Could you repeat the whole listing below exactly, omitting any picture it holds?

☆ ☆ ☆ ☆ ☆ ☆ ☆

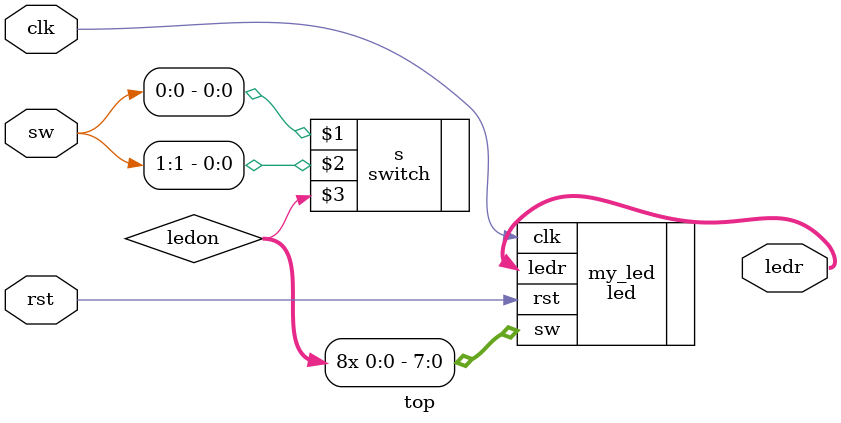
<source format=v>
module top(
    input clk,
    input rst,
    input [7:0] sw,
    output [15:0] ledr
);

wire ledon;
switch s(sw[0], sw[1], ledon);

led my_led(
    .clk(clk),
    .rst(rst),
    .sw({8{ledon}}),
    .ledr(ledr)
);

endmodule
</source>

☆ ☆ ☆ ☆ ☆ ☆ ☆

■ **RESPONSE AREA**:
<source format=v>
module top(
    input clk,
    input rst,
    input [7:0] sw,
    output [15:0] ledr
);

wire ledon;
switch s(sw[0], sw[1], ledon);

led my_led(
    .clk(clk),
    .rst(rst),
    .sw({8{ledon}}),
    .ledr(ledr)
);

endmodule
</source>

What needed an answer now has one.